Libxml2 tries to be clever when parsing XML data by detecting an encoding= parameter in the XML declaration. But if the application passes an UTF-16 string directly to the parser this autodetection should not be needed. So it would be nice to have an API allowing to disable this feature maybe?

Comment 1 Daniel Veillard 2009-10-21 16:31:36 UTC

It's not 'tries to be clever' it's "follow the specification" !

Autodetection is definitely needed, especially with UTF-16 where
you could have big-endian or little-endian variants.
Most of the parsing APIs like xmlRead* allows the caller to pass a known
encoding. I suggest you read Appendix F of the XML-1.0 specification !

No bug reported, so closed as NOTABUG 

Daniel

Comment 2 Philippe Normand 2009-10-22 07:44:54 UTC

Sorry I wasn't clear enough. This is in the context of WebKit but
other applications could do the same. WebKit takes care of
detecting the encoding of the data and decodes it to UTF-16 before
handing it to libxml2.

Since WebKit has already handled detecting the encoding and is
decoding the data itself we would like the ability to disable
libxml2's autodetection of encodings to prevent it from switching
to the encoding of the original source data rather than sticking
with UTF-16.

Comment 3 Daniel Veillard 2009-10-22 12:00:32 UTC

As I said, just use one of the APIs where the encoding is provided
when creating the parser if you're 100% sure of what encoding the data
stream is in ! Again reread the spec appendix F, contextual encoding
information may override detection or declared encoding !
 
Daniel

Comment 4 Philippe Normand 2009-10-22 12:22:31 UTC

By the way, we use xmlReadMemory() and we pass the correct UTF-16 encoding variant.

Comment 5 Mark Rowe 2009-10-22 19:42:27 UTC

Daniel,  we’re looking for a way to take advantage of the aspect of appendix F that you mention but the libxml2 API seems to be lacking.  WebKit creates a parser context via xmlCreatePushParserCtxt and feeds it data via xmlParseChunk.  As far as I can see there is no way to specify the encoding when creating a push parser context.  That’s what motivated the filing of this enhancement request.  Is there something that we’re missing?
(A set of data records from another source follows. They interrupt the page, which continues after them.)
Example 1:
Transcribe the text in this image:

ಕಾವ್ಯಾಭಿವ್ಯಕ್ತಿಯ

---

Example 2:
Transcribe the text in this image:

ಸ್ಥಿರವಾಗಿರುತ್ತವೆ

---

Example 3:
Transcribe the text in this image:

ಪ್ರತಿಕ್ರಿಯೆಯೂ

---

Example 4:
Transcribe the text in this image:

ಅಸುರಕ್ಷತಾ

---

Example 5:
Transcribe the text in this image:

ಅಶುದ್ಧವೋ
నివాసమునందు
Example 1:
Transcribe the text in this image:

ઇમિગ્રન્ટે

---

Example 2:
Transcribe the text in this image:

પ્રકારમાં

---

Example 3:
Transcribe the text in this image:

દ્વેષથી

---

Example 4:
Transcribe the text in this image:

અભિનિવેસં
Comment 6 Daniel Veillard 2009-10-23 21:37:36 UTC

Mark, ah you were using xmlCreatePushParserCtxt ! 
Well in that specific API right you can't do that directly.
I don't see how that would not contradict with comment #4 though,
so who's right ? You I assume. 

I guess what's needed is a slightly variation on 
xmlCreatePushParserCtxt() which would set the UTF-16 decoder on the
input buffer.
Not very fun to write and test especially since with push mode and
UTF-16 having a standalone testing program in C is not trivial.
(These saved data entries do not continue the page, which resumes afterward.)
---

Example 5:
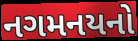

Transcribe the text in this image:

નગમનયનો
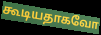
கூடியதாகவோ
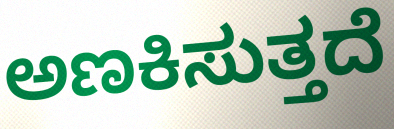
ಅಣಕಿಸುತ್ತದೆ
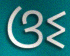
ଓଽ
One trick might be to call xmlCreatePushParserCtxt() with no first
data, then call xmlSwitchEncoding(ctxt, XML_CHAR_ENCODING_UTF16LE)
(or BE if that's what you're using) then do the normal
xmlParseChunk() calls.

  might be sufficient for your case,

Daniel

Comment 7 Mark Rowe 2009-10-23 21:52:54 UTC

The trick you suggest is what we have been using up until recently.  When doing that libxml2 still attempts to switch to any encoding found within the XML declaration.  We had workarounds for that switching, but they were foiled when the encoding switch was made more aggressive by <http://git.gnome.org/cgit/libxml2/commit/?id=a6c76a>.  That’s what motivated us to request a more explicit way to overriding the encoding.

We do use xmlReadMemory in some situations related to XSLT, but the majority of our parsing is done via the push parser.  I haven’t looked to see whether there’s an equivalent to xmlReadMemory that allows us to override the encoding.
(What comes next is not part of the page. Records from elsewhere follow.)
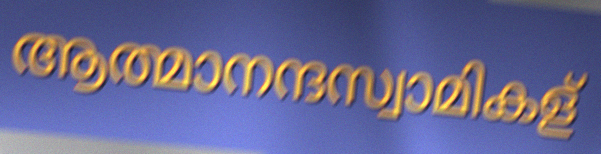
ആത്മാനന്ദസ്വാമികള്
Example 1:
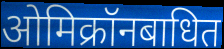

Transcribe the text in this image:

ओमिक्रॉनबाधित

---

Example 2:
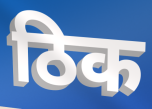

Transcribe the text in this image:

ठिक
Comment 8 Tobias Mueller 2010-05-06 16:11:10 UTC

Reopening as I can't see any open question.

Comment 9 GNOME Infrastructure Team 2021-07-05 13:24:24 UTC

GNOME is going to shut down bugzilla.gnome.org in favor of gitlab.gnome.org.
As part of that, we are mass-closing older open tickets in bugzilla.gnome.org
which have not seen updates for a longer time (resources are unfortunately
quite limited so not every ticket can get handled).

If you can still reproduce the situation described in this ticket in a recent
and supported software version, then please follow
  https://wiki.gnome.org/GettingInTouch/BugReportingGuidelines
and create a new ticket at
  https://gitlab.gnome.org/GNOME/libxml2/-/issues/

Thank you for your understanding and your help.